Вечером мать принесла мне яичницу-болтунью — как в детстве, когда я симулировал простуду, чтобы не ходить в школу. Но я не смог ее съесть.
— Надо было выбрать из яиц эмбрионы, — жалобно проскулил я.
— Не было там никаких эмбрионов.
— Как же не было. Вот, смотри. А вот еще один. Они похожи на маленьких детей.
Я выцарапал их — алые пятнышки желе — на край тарелки.
— Не могу я это есть.
По желто-белой поверхности яйца протянулась полоска крови, обернувшись спиралью вокруг желатинового недоцыпленка.
— Я сделаю тебе другие яйца.
— Пожалуйста, не надо.
— Может, печеную фасоль на тосте?
— Ладно.
Но вид печеной фасоли напомнил мне, как у моей домашней ящерицы произошел выкидыш, и она извергла из себя все содержимое своей утробы.

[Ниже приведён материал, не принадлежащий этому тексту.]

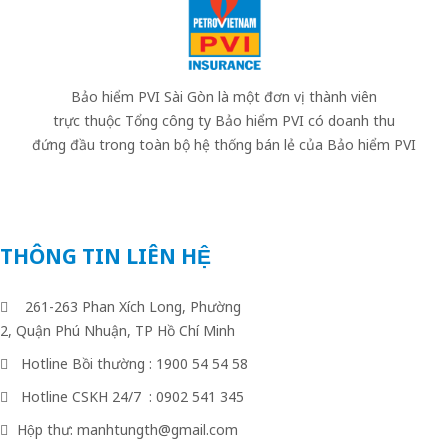
Bảo hiểm PVI Sài Gòn là một đơn vị thành viên
trực thuộc Tổng công ty Bảo hiểm PVI có doanh thu
đứng đầu trong toàn bộ hệ thống bán lẻ của Bảo hiểm PVI
THÔNG TIN LIÊN HỆ
261-263 Phan Xích Long, Phường
2, Quận Phú Nhuận, TP Hồ Chí Minh
Hotline Bồi thường : 1900 54 54 58
Hotline CSKH 24/7 : 0902 541 345
Hộp thư: manhtungth@gmail.com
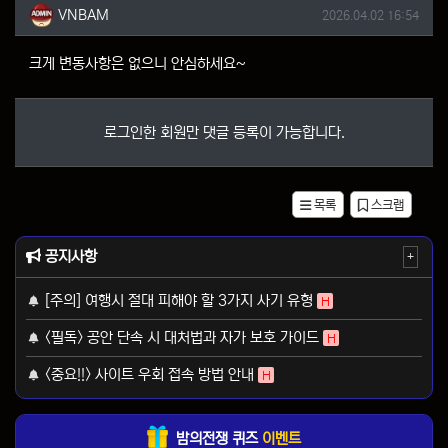
VNBAM님의 댓글
작성일
VNBAM
2026.04.02 16:54
크게 변동사항은 없으니 안심하세요~
로그인한 회원만 댓글 등록이 가능합니다.
목록
스크랩
공지사항
+
[주의] 여행시 절대 피해야 할 3가지 사기 유형
H
<필독> 공안 단속 시 대처법과 자가 보호 가이드
H
<중요!!> 사이트 우회 접속 방법 안내
H
밤의전쟁 퀴즈
이벤트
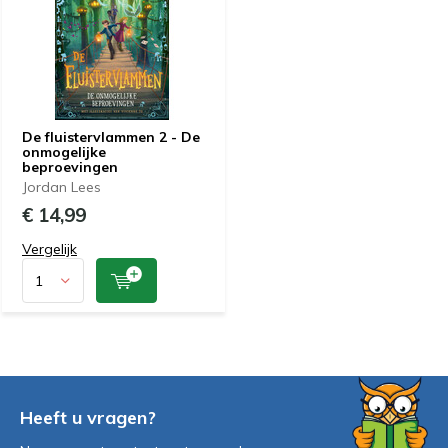
De fluistervlammen 2 - De
onmogelijke
beproevingen
Jordan Lees
€ 14,99
Vergelijk
Heeft u vragen?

— Как насчет пшеничных батончиков с горячим молоком?
— Если ты мне их растолчешь.
Она потрогала мой лоб. И хотя было очевидно, что чувствую я себя плохо, она хотела показать мне, как много терпения она проявляет. Теперь она будет ждать, что я отплачу ей, когда поправлюсь: буду звонить, заезжать к ним, проводить с ними Рождество.
Спал я плохо.
После того как старикашки-смертники в моей палате доводили меня до безумия своими замогильными стонами или убийственным храпом, я вдруг осознал, что мне их не хватает.
С кровати я мог дотянуться до стереосистемы. Я включил «Радио-2», что мне немного помогло. Но музыка была слишком резкая. Не та, какую ставили на больничном радио.
Я настроился на одну из станций, посылавших в эфир непонятный писк радиосигналов, совсем не похожих на морзянку. Это было эхо холодной войны, никого больше не пугавшее. Я закрыл глаза и оказался в мире, по-прежнему разделенном между Русским Медведем и Американским Орлом, Леонидом Брежневым и Рональдом Рейганом. Над головой ревели снижавшиеся в Хитроу самолеты. Я представил себе, что это Б-52 с атомными бомбами, — и ощутил себя в безопасности, защищенным и надежно укрытым. Страх перед ядерной угрозой стал для меня еще одной формой ностальгии.
Я уснул.
15
Утром я встал еще до прихода матери.
По всей квартире я собрал предметы, которые могли быть хоть как-то связаны с Лили.
В саду перед домом я развел костер, в котором вместо дров лежали: аэрозоль «Фото Маунт», лосьон после бритья, будильник, банковские квитанции, книги, компакты, заводная мышка, столовые приборы, записные книжки, травка, одеколон, фотография Фрэнсиса Форда Копполы в рамке, сделанная во время съемок «Апокалипсиса сегодня» (актер стоит, приставив револьвер к виску), вещи из «Икеи», письма, пластинки, туристические карты мест, куда мы вместе ездили в отпуск (Дублин, Манхэттен), лекарства, газетные вырезки, мой пропуск в «Национальный дом кино», блокноты, карандаши, ручки, фотоальбом, полароидные снимки, открытки, папиросная бумага, шампунь, ярко-зеленые часы «Свотч», которые она мне подарила, пленки, зубная щетка (особая, для чистки зубов перед сексом), плюшевый медвежонок по имени Пинтер, который не раз помогал нам избежать неловкого молчания, трусы «Калвин», видеокассеты («Вита: полное собрание вздохов»), алюминиевая корзина для мусора из «Хабитата», 3,5-дюймовые дискеты.